Around the same time, we changed the cadence of our daily operational management efforts, to reflect the shift from top-down to bottom-up that FXA was experiencing, as well as our new definition of customer value (“Timely and accurate billing”). The Billing Services team then started to huddle every day, record daily orders, throughput, backlog and aged backlog, and share issues and wins from the day before.
An important sentence by Andrew Ward, the “lean hero” in Lead with Respect, came to mind: “…it’s important to remember that the value of seeing mistakes is not about punishing individuals but understanding how the system creates errors. It’s vital that leadership’s attitude must always be that operators … are not guilty.”
Initially our teams assumed the daily measurement was simply a way for leadership to control what they were doing and yell at them so that they’d work harder. However, as we built trust (exactly by not yelling at them), the team started to share more openly and to use the metrics boards and huddles as a way to kaizen the process. It became clear to us all that it is a responsibility of the leadership team to remove the obstacles preventing team members from doing their jobs, by leveraging their experience in, knowledge of and relationship within the organization.
Once the team started working with the real performance numbers daily, without fear of the consequences, we began to progress again and broke through the performance plateau we had been stuck at. The teams’ new-found willingness to surface problems fully each day allowed us to look deeply at the system and investigate new and long-standing performance issues with each other and other upstream teams, to improve order quality and information flow. Performance outliers and deep issues that had been ignored at best – and hidden at worst – were exposed and worked through within our teams. “Not who, but why” became our tagline as we investigated issues: we don’t need to know who caused a problem, but how it happened, if we are to prevent it from reoccurring in the future.
Unsurprisingly, as we started to load contracts in a timely fashion, billing accuracy improved by 50% and cash collection improved in parallel. In our minds, introducing daily measurements was a show of respect for our people, because it makes their job easier by allowing them to action issues in “real time”. Indeed, the backlog reduction was a great success for the team, which we celebrated with them. We are now evolving to measuring billing flow and accuracy rather than just the backlog of unloaded contracts.
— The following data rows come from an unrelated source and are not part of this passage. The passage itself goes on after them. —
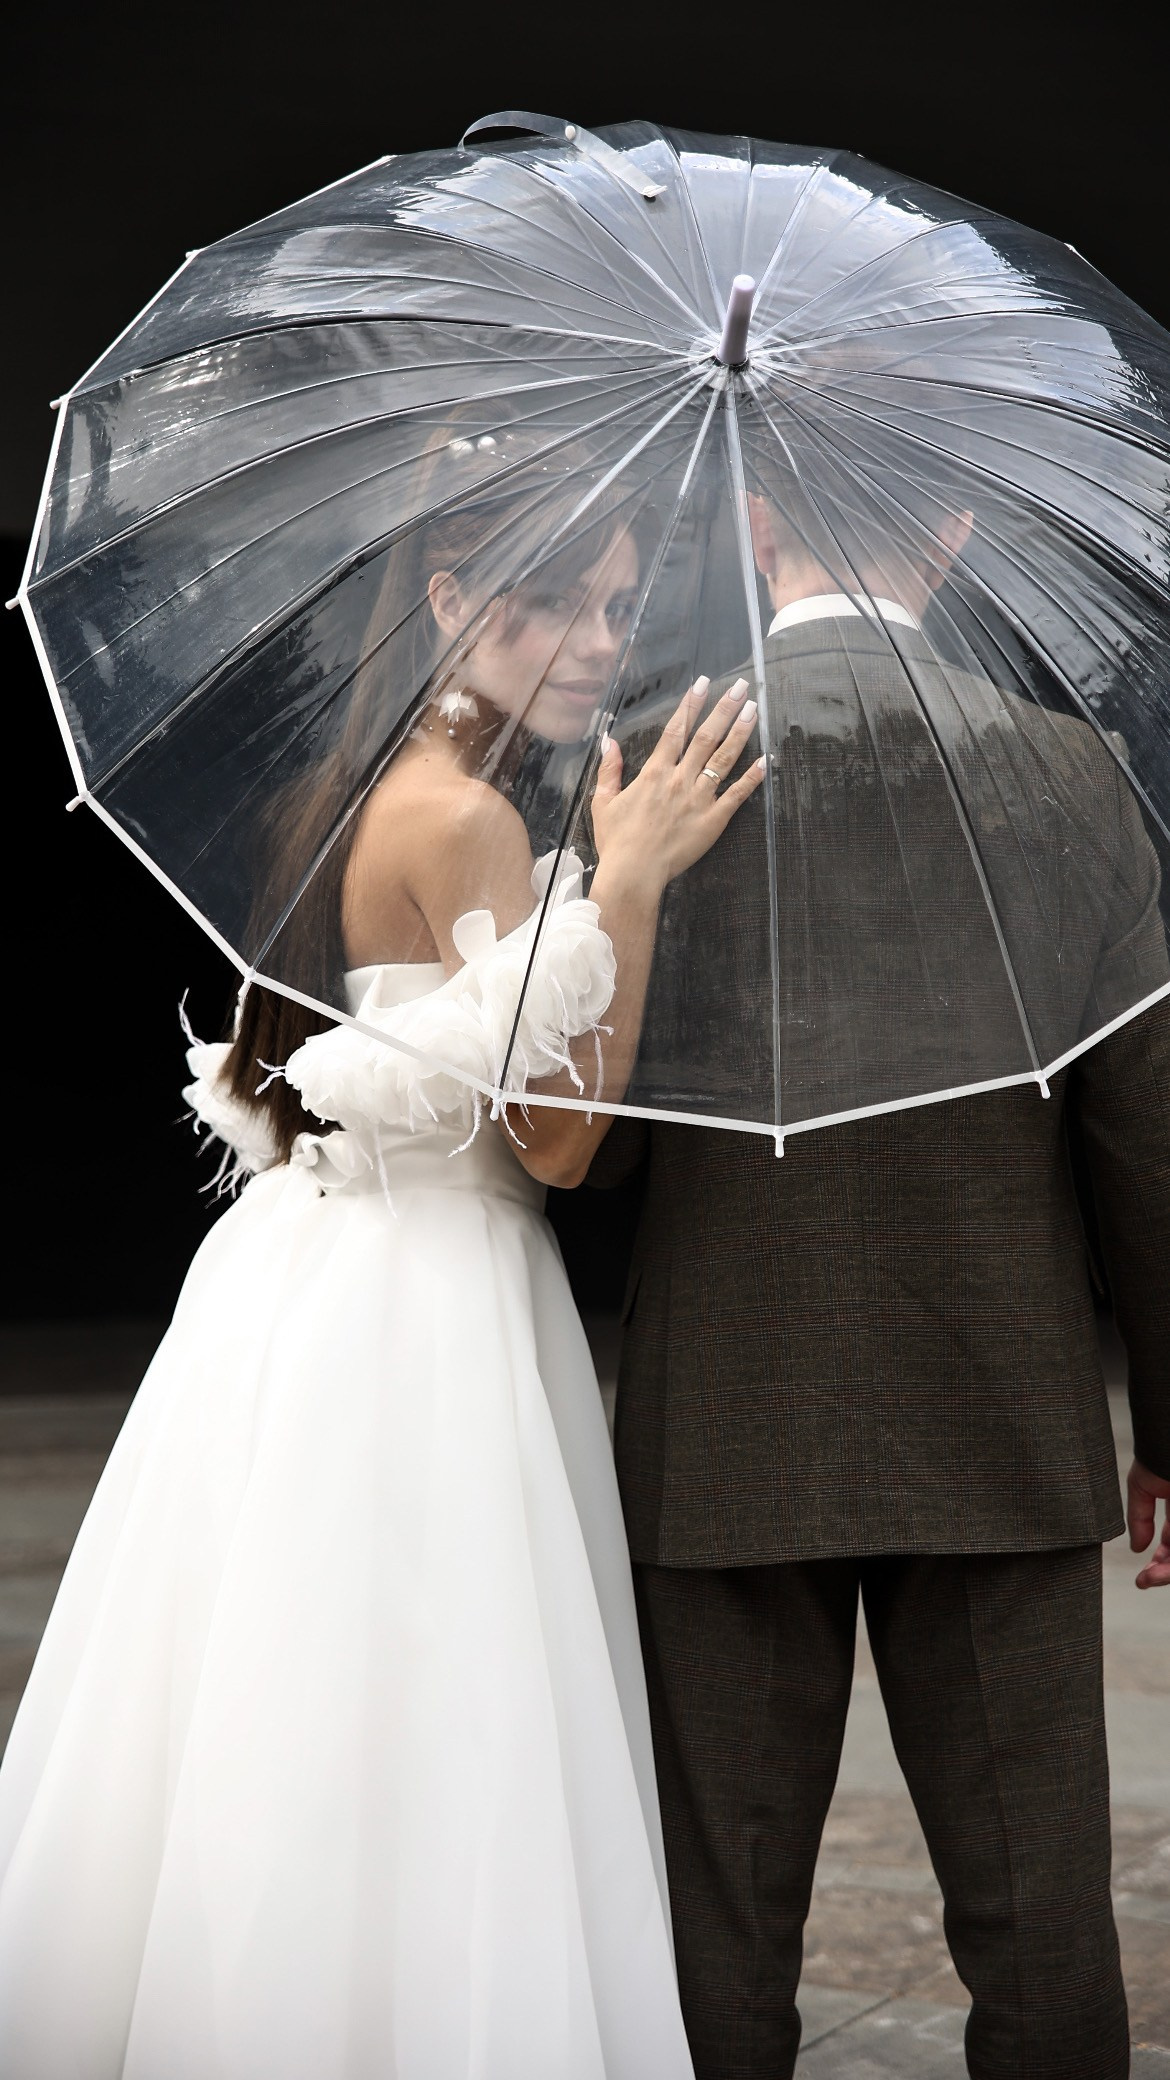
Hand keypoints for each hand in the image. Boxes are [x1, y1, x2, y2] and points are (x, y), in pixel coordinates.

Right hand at [590, 677, 765, 895]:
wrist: (634, 873)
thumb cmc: (617, 841)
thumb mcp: (604, 801)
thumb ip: (609, 769)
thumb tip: (609, 741)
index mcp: (654, 772)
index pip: (676, 730)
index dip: (691, 704)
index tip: (703, 683)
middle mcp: (680, 779)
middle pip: (706, 736)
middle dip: (724, 708)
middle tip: (740, 686)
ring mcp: (699, 798)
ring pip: (724, 758)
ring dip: (740, 731)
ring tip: (753, 709)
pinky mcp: (714, 820)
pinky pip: (737, 795)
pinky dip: (752, 777)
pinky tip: (766, 760)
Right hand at [1127, 1458, 1169, 1588]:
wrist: (1168, 1441)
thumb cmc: (1160, 1454)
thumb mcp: (1142, 1486)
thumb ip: (1138, 1517)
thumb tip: (1137, 1547)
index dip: (1159, 1563)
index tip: (1142, 1576)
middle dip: (1162, 1572)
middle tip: (1144, 1581)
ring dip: (1168, 1572)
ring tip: (1150, 1578)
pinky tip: (1161, 1568)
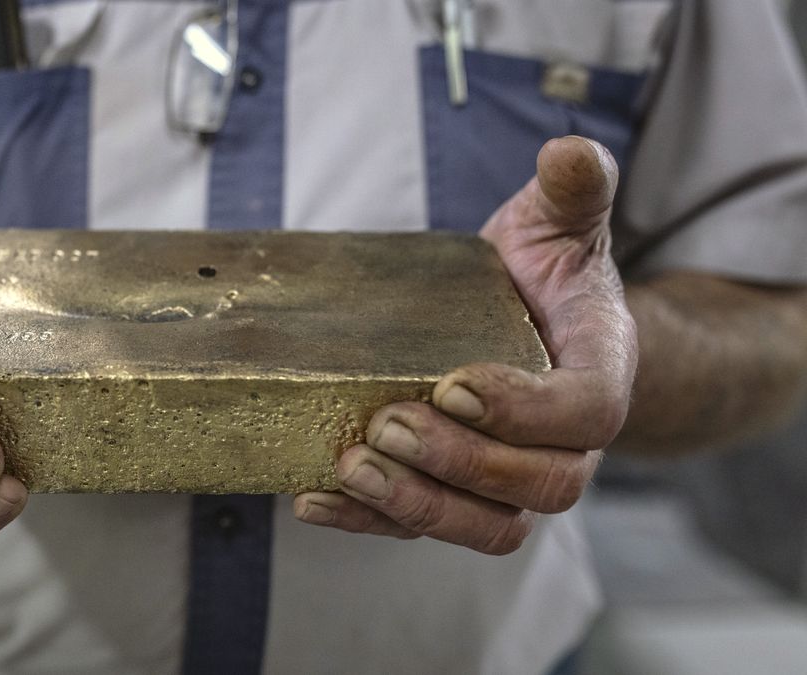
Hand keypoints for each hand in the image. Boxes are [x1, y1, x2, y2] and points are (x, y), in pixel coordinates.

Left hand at [294, 136, 636, 553]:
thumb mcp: (561, 223)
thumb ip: (574, 190)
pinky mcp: (458, 494)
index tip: (457, 384)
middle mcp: (565, 445)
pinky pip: (425, 527)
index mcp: (598, 377)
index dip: (526, 411)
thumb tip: (569, 151)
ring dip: (417, 505)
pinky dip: (368, 521)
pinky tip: (312, 497)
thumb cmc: (547, 275)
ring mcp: (512, 480)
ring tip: (352, 466)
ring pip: (486, 525)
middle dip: (459, 462)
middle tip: (389, 423)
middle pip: (536, 485)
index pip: (584, 413)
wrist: (535, 324)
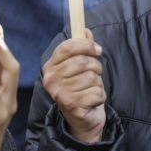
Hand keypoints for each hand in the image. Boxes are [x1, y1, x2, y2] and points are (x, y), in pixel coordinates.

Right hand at [42, 28, 105, 142]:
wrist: (82, 119)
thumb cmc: (81, 89)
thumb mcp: (80, 66)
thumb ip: (82, 47)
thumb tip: (85, 30)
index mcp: (50, 67)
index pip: (67, 47)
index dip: (86, 45)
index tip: (97, 50)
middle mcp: (51, 80)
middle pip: (82, 61)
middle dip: (96, 67)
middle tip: (94, 75)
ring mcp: (60, 94)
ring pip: (92, 77)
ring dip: (98, 83)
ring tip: (90, 90)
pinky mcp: (72, 106)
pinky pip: (97, 92)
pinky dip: (100, 96)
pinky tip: (92, 101)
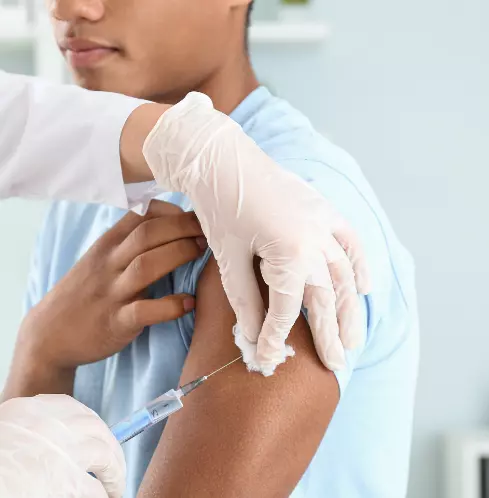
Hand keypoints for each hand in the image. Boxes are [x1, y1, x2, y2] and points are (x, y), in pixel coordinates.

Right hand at [0, 394, 124, 497]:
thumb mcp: (7, 437)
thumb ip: (30, 434)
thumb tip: (64, 444)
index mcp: (29, 411)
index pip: (72, 408)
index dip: (91, 425)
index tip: (99, 435)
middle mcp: (49, 424)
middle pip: (97, 429)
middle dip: (112, 448)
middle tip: (117, 466)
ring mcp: (60, 450)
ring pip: (105, 456)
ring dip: (116, 474)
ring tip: (117, 488)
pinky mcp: (64, 481)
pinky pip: (95, 490)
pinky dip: (104, 495)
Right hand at [13, 201, 204, 377]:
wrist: (50, 334)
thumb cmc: (85, 292)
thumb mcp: (101, 260)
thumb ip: (129, 243)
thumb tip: (171, 226)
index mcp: (107, 245)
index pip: (139, 215)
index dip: (172, 211)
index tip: (195, 216)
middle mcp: (108, 264)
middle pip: (147, 235)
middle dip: (182, 228)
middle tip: (209, 232)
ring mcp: (111, 293)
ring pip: (146, 266)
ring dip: (179, 255)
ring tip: (203, 253)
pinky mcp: (115, 322)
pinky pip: (145, 311)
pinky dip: (170, 306)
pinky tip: (189, 303)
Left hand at [143, 93, 369, 374]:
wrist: (223, 160)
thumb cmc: (220, 208)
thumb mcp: (229, 259)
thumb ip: (246, 301)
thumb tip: (255, 336)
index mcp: (290, 254)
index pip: (287, 308)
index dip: (277, 338)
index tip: (270, 360)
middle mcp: (316, 241)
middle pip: (325, 298)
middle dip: (328, 335)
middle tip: (336, 365)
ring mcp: (324, 223)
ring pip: (344, 275)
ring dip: (350, 310)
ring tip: (353, 340)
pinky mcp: (323, 210)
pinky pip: (350, 241)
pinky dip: (359, 265)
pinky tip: (364, 288)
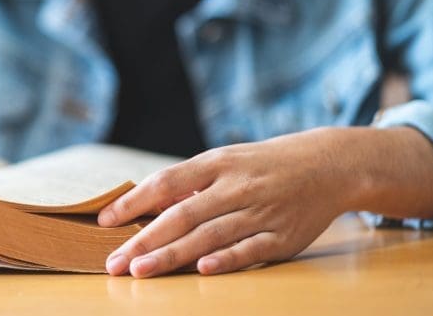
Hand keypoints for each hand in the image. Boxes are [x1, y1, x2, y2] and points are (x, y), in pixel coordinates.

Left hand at [98, 128, 353, 277]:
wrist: (327, 164)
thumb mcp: (225, 161)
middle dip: (143, 240)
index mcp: (216, 163)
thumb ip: (189, 183)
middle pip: (181, 215)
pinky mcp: (281, 237)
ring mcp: (259, 212)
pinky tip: (200, 270)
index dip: (133, 202)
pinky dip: (225, 260)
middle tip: (113, 262)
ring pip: (208, 236)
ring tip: (141, 271)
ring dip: (172, 255)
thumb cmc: (262, 165)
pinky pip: (248, 250)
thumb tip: (145, 205)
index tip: (105, 222)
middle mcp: (234, 186)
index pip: (165, 183)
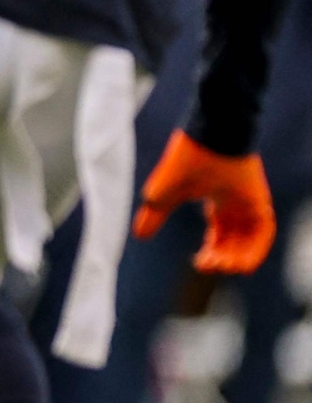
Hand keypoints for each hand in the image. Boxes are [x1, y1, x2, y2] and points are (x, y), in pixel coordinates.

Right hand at [133, 130, 275, 273]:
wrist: (210, 134)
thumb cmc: (187, 157)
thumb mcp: (164, 193)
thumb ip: (154, 214)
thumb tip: (138, 236)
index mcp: (218, 200)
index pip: (221, 233)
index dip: (211, 251)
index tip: (197, 260)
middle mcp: (236, 204)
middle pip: (236, 240)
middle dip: (222, 258)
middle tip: (207, 265)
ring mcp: (250, 202)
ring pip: (251, 240)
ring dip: (239, 259)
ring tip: (223, 268)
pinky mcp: (259, 201)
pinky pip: (264, 233)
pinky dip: (255, 250)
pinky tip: (240, 263)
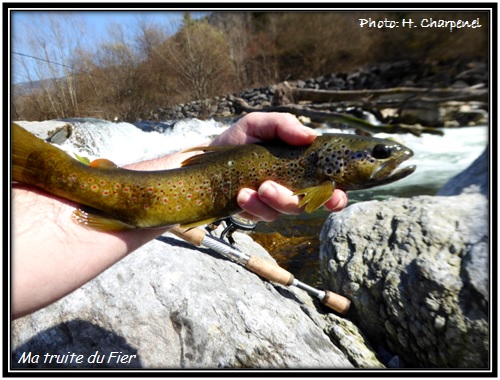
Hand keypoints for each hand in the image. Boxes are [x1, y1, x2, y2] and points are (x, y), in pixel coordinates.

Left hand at [211, 112, 347, 221]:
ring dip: (272, 200)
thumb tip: (310, 135)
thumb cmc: (239, 140)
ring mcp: (275, 202)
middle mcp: (293, 186)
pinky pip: (263, 216)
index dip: (336, 196)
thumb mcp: (259, 124)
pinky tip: (241, 194)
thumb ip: (283, 124)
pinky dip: (253, 206)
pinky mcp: (257, 213)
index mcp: (301, 167)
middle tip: (270, 188)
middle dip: (295, 200)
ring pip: (285, 210)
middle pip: (308, 204)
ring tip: (254, 188)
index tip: (335, 196)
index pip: (328, 187)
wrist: (206, 160)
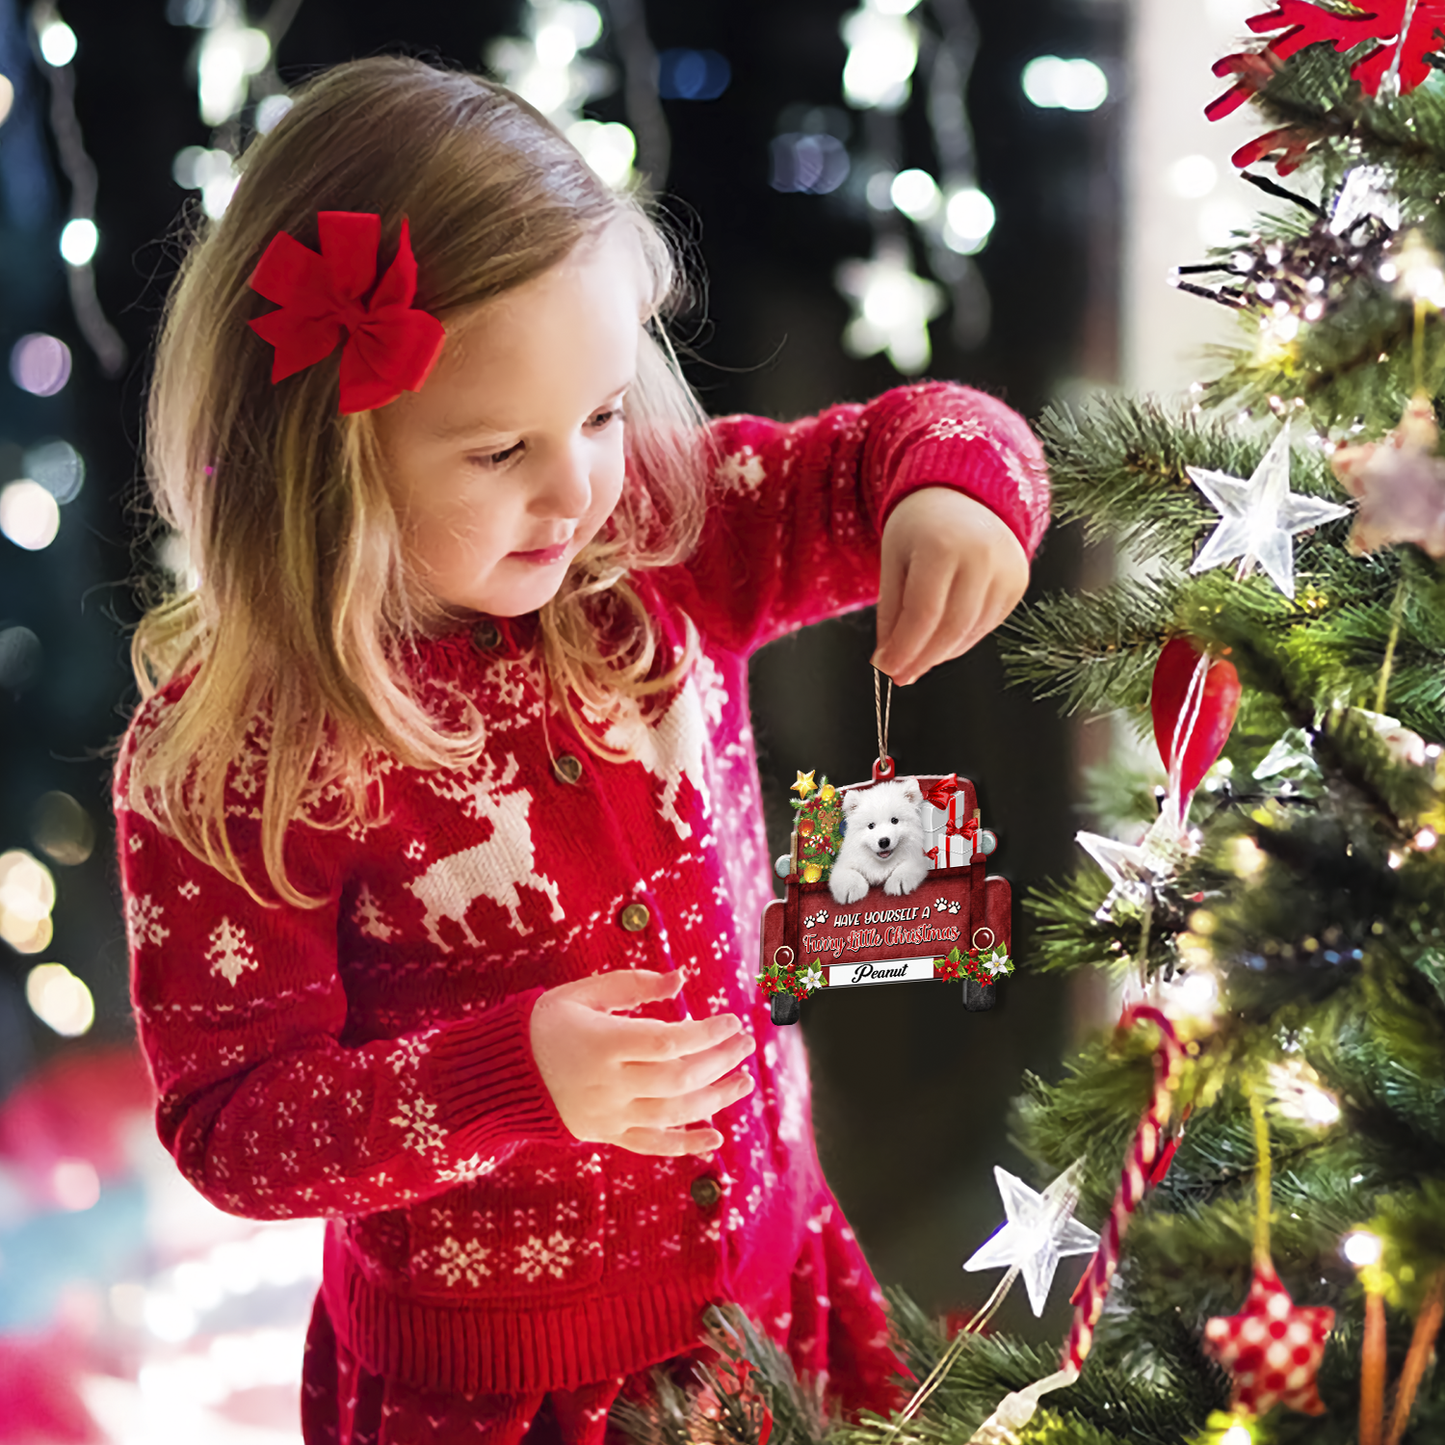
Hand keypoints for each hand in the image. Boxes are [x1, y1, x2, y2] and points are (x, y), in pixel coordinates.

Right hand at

What’s funny is that we were covering Chapter 2 of Lead with Respect just last month in our book club (we re-started the book for some of our people, who hadn’t previously participated) and realized that the lessons it contains had been guiding us all along through the backlog experiment. The situation Andy and Jane discuss – in particular breaking down the work and measuring daily – is an exact reflection of what we did. One more time, the book had inspired our thinking and informed our next steps.